Solving a BC Differential equation, (Buckling) any way possible

Question

I am trying to verify my manual solution for this problem by any way, so I tried NDSolve, and DSolve, with no success. Can some one help, or even give me the final numbers :D I need the first 3 alphas for a buckling

Here is my interpretation (yields the NDSolve::ivone error)

xDim = 1;
yDim = 1/2;

alpha = 4 Pi^2;

eqn2D = D[w[x, y], {x, 4}] + 2 D[w[x, y], {x, 2}, {y, 2}] + 
   D[w[x, y], {y, 4}] + alpha D[w[x, y], {x, 2}];

buck2D = NDSolve[{eqn2D == 0,
   w[-xDim, y] == 0,
   w[xDim, y] == 0,
   w[x, -yDim] == 0,
   w[x, yDim] == 0,
   Derivative[2, 0][w][-xDim, y] == 0,
   Derivative[2, 0][w][xDim, y] == 0,
   Derivative[0, 2][w][x, -yDim] == 0,
   Derivative[0, 2][w][x, yDim] == 0},
   w, {x, -xDim, xDim}, {y, -yDim, yDim}, Method -> {"MethodOfLines"}]

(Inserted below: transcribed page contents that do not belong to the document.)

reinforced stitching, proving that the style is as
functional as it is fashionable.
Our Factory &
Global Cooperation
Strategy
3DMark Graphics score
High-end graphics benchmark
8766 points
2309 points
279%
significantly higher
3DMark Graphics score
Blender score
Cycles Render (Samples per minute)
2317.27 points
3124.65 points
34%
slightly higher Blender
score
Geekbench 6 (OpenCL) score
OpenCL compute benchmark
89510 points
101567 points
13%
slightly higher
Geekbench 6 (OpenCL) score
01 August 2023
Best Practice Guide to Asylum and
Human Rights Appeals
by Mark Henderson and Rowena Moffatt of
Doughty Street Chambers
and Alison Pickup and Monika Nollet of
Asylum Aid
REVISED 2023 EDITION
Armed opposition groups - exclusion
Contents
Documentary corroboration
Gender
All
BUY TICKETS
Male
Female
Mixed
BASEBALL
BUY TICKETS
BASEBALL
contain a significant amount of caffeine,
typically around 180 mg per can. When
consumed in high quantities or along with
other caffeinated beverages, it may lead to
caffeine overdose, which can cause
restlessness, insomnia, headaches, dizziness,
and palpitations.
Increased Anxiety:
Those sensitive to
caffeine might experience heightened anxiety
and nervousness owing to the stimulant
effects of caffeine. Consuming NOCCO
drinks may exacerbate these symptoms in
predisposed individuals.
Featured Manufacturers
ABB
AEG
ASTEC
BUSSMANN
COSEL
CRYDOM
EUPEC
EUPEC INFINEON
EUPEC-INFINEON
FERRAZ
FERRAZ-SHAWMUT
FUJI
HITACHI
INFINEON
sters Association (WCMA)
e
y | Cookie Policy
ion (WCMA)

Even the 1D solution seems incorrect:

youngs = 2*^5;(*N/mm^2, steel*)

sideLength = 1.78;(*mm*)
areaMomInertia = sideLength^4/12;(*mm^2, square section*)

load = 42;(*N*)

alpha = load/(youngs areaMomInertia);

eqn1D = D[w[x], {x, 4}] + alpha D[w[x], {x, 2}];

buck1D = NDSolveValue[{eqn1D == 0,
   w[0] == 0,
   w[200] == 0,
   (D[w[x], {x, 1}] /. x -> 0) == 0,
   (D[w[x], {x, 1}] /. x -> 200) == 0},
  w, {x, 0, 200}]

Plot[buck1D[x], {x, 0, 200}, PlotRange -> All]

References:

https://uta-ir.tdl.org/uta-ir/bitstream/handle/10106/300/umi-uta-1041.pdf http://www.arpnjournals.com/jeas/research_papers/rp_2007/jeas_0207_35.pdf

Answer 1

Since you just want to verify your manual solution by any way, let me show you a solution based on finiteFourierSinTransform.

dim@x = 1;
dim@y = 1/2;

Clear[alpha]

With[{w = w[x, y]}, 

 eqn = D[w, {x, 4}] + 2 D[w, {x, 2}, {y, 2}] + D[w, {y, 4}] + alpha D[w, {x, 2}] == 0;

 help = ({w == 0, D[w, {#, 2}] == 0} /. List /@ {# -> -dim@#, # -> dim@#} // Flatten) &;

 {bc@x, bc@y} = help /@ {x, y}]

Then make finite Fourier sine transform with respect to $x$, and substitute bc@x in:

Format@finiteFourierSinTransform[f_, __] := Subscript[\[ScriptCapitalF], s][f]

ffst = finiteFourierSinTransform;
{teq, tbc@y} = ffst[{eqn, bc@y}, {x, -dim@x, dim@x}, n] /. (Rule @@@ bc@x /. y -> y_)

Once again, make finite Fourier sine transform. This time we eliminate derivatives with respect to $y$:

tteq = ffst[teq, {y, -dim@y, dim@y}, m] /. 
     ffst[ffst[a_, b__], c__] :> ffst[ffst[a, c], b] /. (Rule @@@ tbc@y /. 
      x -> x_) /. (Rule @@@ bc@x /. y -> y_) // Simplify

At this point, it's clear that $w$ only has a trivial solution, unless the coefficient (-4 alpha n^2 + (4 m^2 + n^2)^2 Pi^2) equals zero, which is relevant to buckling. It's clear that m and n won't be that large for first 3 alphas, so let's find them by brute force:

alphavalue = Solve[tteq[[1, 1]] == 0, alpha][[1, 1, -1]]
Sort@Union@Flatten[Table[{alphavalue, {n, m}}, {m, 5}, {n, 5}], 1][[1 ;; 3]]
(* {{4 π^2, {2, 1}}, {(169 π^2)/36, {3, 1}}, {(25 π^2)/4, {1, 1}}} *)

The first one is 4 π^2, which is exactly the value tested in your question.